### GIVEN PASSAGE

========================================================================

# MTL eliquid ... What are the secrets to creating that "thick" rich desert flavour



## Intuthu Kagesi (30/11/20)

What are the secrets to creating that thick and rich MTL flavour that commercial desert flavours seem to share ... my eliquids by comparison are almost thin and watered down.
My flavour bias is towards deserts, with a splash of the ol' RY4

Reactions: Like 1


----------



## CJB85 (30/11/20)

Following this closely, because simply bumping up %'s on DL liquids and mixing at 50/50 doesn't seem to automatically translate into a good MTL liquid.
When you ask about % adjustments online, you get answers varying all the way from nothing, up to double the %...

Reactions: Like 2 | Agree 1


----------



## Intuthu Kagesi (30/11/20)

CJB85 said:


> Following this closely, because simply bumping up %'s on DL liquids and mixing at 50/50 doesn't seem to automatically translate into a good MTL liquid.
> When you ask about % adjustments online, you get answers varying all the way from nothing, up to double the %...



Agreed CJB85 ... the advice received to date has been to simply? increase flavour between 10 and 20% moving from DL to MTL, and in my experience, it's still a 'thin' flavour

Reactions: Like 1 | Agree 1


----------



## Stranger (30/11/20)

========================================================================

### Bounding box coordinate data
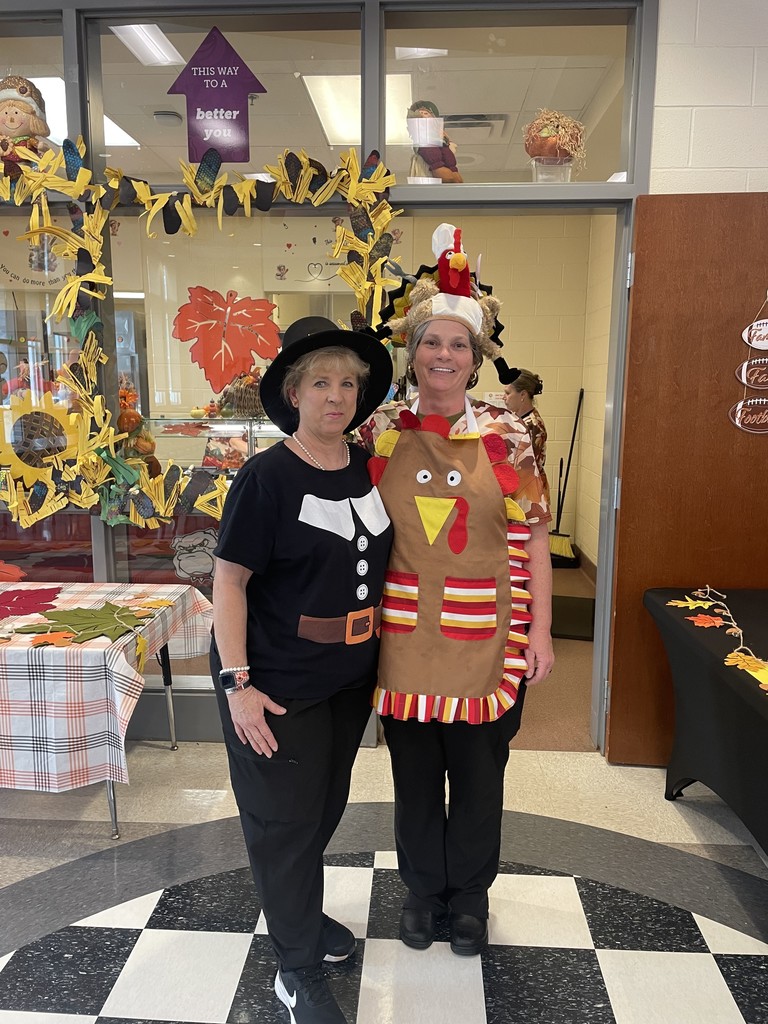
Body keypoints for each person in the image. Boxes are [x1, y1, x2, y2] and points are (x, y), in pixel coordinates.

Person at [362, 224, 553, 958]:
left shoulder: (510, 433)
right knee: (413, 778)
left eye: (459, 345)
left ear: (476, 357)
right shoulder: (378, 429)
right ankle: (422, 893)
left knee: (479, 778)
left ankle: (469, 897)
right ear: (412, 351)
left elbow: (534, 536)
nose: (444, 355)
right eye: (431, 342)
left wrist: (540, 634)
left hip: (489, 634)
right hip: (405, 635)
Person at [211, 316, 393, 1024]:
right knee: (283, 824)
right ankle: (296, 972)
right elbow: (229, 583)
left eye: (347, 383)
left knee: (318, 812)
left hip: (347, 682)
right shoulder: (267, 477)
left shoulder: (364, 466)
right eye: (320, 382)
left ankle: (301, 918)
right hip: (277, 684)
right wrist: (238, 686)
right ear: (294, 394)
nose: (336, 396)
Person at [503, 369, 551, 506]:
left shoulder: (532, 425)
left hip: (529, 490)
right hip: (519, 487)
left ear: (523, 395)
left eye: (508, 393)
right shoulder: (518, 420)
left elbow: (526, 466)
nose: (504, 397)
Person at [406, 99, 463, 182]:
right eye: (419, 116)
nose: (423, 118)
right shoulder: (426, 144)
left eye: (426, 114)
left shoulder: (439, 142)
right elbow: (442, 173)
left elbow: (453, 171)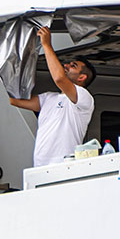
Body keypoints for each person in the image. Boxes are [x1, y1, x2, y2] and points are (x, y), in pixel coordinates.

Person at [8, 27, 98, 168]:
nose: (66, 65)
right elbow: (14, 100)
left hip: (65, 166)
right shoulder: (49, 98)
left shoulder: (85, 97)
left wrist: (46, 45)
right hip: (39, 166)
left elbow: (59, 79)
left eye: (73, 65)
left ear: (82, 77)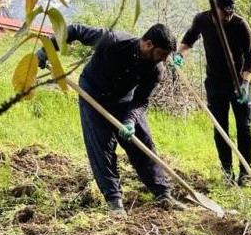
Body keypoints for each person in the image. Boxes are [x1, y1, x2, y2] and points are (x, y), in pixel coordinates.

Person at [36, 23, 183, 217]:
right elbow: (73, 31)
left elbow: (141, 100)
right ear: (148, 44)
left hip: (124, 100)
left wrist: (130, 121)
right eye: (162, 53)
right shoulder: (113, 40)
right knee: (101, 145)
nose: (164, 59)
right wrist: (47, 48)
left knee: (142, 142)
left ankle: (163, 193)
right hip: (93, 95)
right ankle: (114, 201)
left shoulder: (156, 69)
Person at [174, 0, 251, 185]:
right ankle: (227, 173)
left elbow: (250, 56)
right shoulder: (202, 20)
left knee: (244, 128)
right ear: (213, 8)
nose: (227, 16)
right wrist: (179, 55)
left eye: (230, 12)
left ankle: (245, 173)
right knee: (220, 128)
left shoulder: (239, 24)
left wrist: (245, 84)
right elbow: (188, 40)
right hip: (215, 83)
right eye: (224, 12)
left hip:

========================================================================

### WHAT YOU NEED TO DO
• 1. In the forum thread on MTL e-liquid, what flavor increase was Intuthu Kagesi advised to make when moving from DL to MTL?
• 2. Reproduce the forum thread text between "What are the secrets to creating that thick" and "and watered down.", inclusive.

### ANSWERS FOR THIS EXERCISE
• 1. Between 10 and 20%.

• 2.
What are the secrets to creating that thick and rich MTL flavour that commercial desert flavours seem to share ... my eliquids by comparison are almost thin and watered down.